Map of life expectancy at birth from Global Education Project.

Friday, August 06, 2021

Distinctions

This is the latest in my occasional series on critical thinking. In order to have a coherent and meaningful dialogue, and also just to think inside your own head, it is necessary to sort entities into categories. That is to say, we have to agree on the meaning of words. That is not always straightforward. I haven't taken a systematic inventory but it may be that it's seldom straightforward. 

 

Indeed, it can be quite arbitrary. The Supreme Court says you can't execute a person with a measured IQ of 70 or less. Presumably you can execute a person with an IQ of 71, but scores on IQ tests can vary by several points from one test to another. Psychologists generally consider this degree of variation not to be clinically significant but it obviously is significant when somebody, for some purpose, is sorting people into hard categories in which 70 is qualitatively different from 71.

 

The conclusion is that categories often have fuzzy boundaries. We may have no doubt that something is properly inside the category, but there may be other entities that we aren't so sure about. Nevertheless, we must do the best we can to come up with meaningful and reliable definitions, and acknowledge when we're on a fuzzy boundary.

 

So here's a definition of public health from the CDC Foundation:

 

Public health is the science of protecting and improving the health of people and their communities. This work is achieved by promoting healthy lifestyles, researching disease and injury prevention, and detecting, preventing and responding to infectious diseases. Overall, public health is concerned with protecting the health of entire populations. These populations can be as small as a local neighborhood, or as big as an entire country or region of the world.

Public health is often distinguished from clinical medicine, which is concerned with the health of specific individuals. However, access to clinical medicine, and effective practice of clinical medicine, are one factor that protects the health of populations, so it is properly a subset of public health. 

 

Note that disease and injury prevention are very largely functions of public policy. While clinical medicine does matter for health, it contributes only a  minority fraction to the health of populations.
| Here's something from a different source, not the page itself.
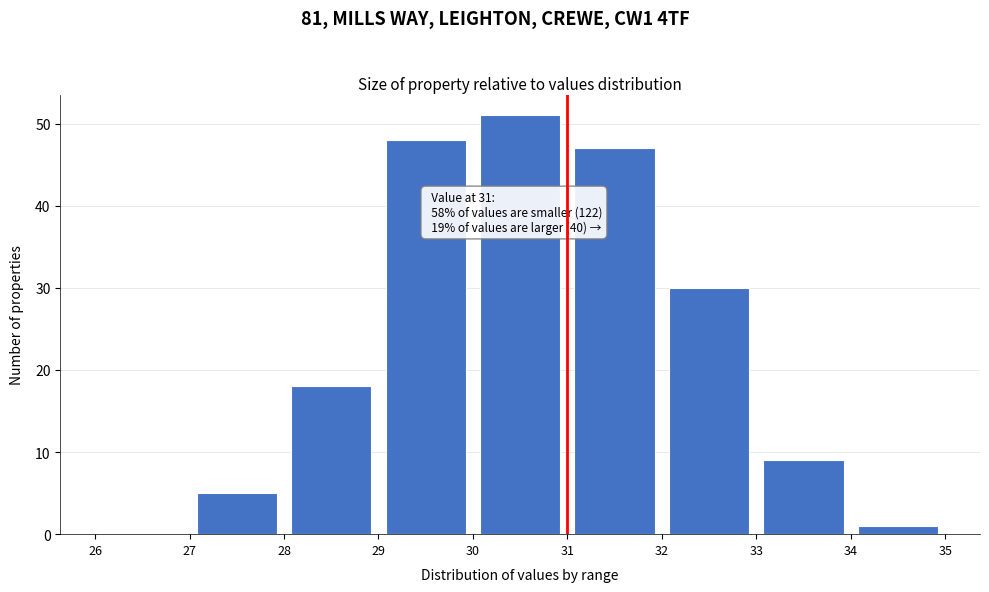

Which range on the x-axis has the tallest bar?

30 to 31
Clean air and water, good nutrition, physical safety -- including avoiding intentional as well as unintentional injury -- social support, access to open space, all sorts of so-called "social determinants of health" are more important. So homicide is just as much a concern of public health as is air pollution.


These determinants are very strongly affected by public policy, and that means all sorts of policies, not just those that are explicitly labeled as being about public health. We are concerned about everything from food deserts to mass transit to economic opportunity and inequality to automobile safety and gun safety when we study and advocate for the health of populations. 


But public policy is not synonymous with politics. Politics obviously affects public policy because it matters who gets elected and what policies voters support. However, elections are determined by a whole lot of silly factors that aren't related to public policy. In fact most voters have little understanding of policy or how government actions affect their lives. They are swayed by rhetoric and distracted by pseudo-scandals and ridiculous issues like flag lapel pins and proper or improper saluting, and a lot of voter behavior is based simply on tribal identification.


Yes, there are some fuzzy boundaries. I am interested here in policy, not so much in politics, but to the extent they can't be separated some politics will find its way in. But politics for its own sake -- horse race coverage, whether a particular politician is a nice person or somebody I'd like to have a beer with -- that's not so much of interest, nor is simple corruption or malfeasance in office except to the extent it affects public health. (E.g. fossil fuel interests bribing politicians is within scope here.) 


For the record, like the vast majority of Democrats, I would prefer that Andrew Cuomo resign rather than force the NY legislature to remove him, which they will do if necessary. Republicans, for some reason, don't feel the same way about their own politicians who sexually assault women. But there is no particular reason why that should be a main topic here. 


Department of give me a fucking break: The Environmental Protection Agency is generally considered by everybody with one neuron to rub against another to be a public health agency. It's mission is the protection of public health. As for violence, it is a public health problem, and to the extent that law enforcement is capable of reducing violence that is a public health function. Duhhh.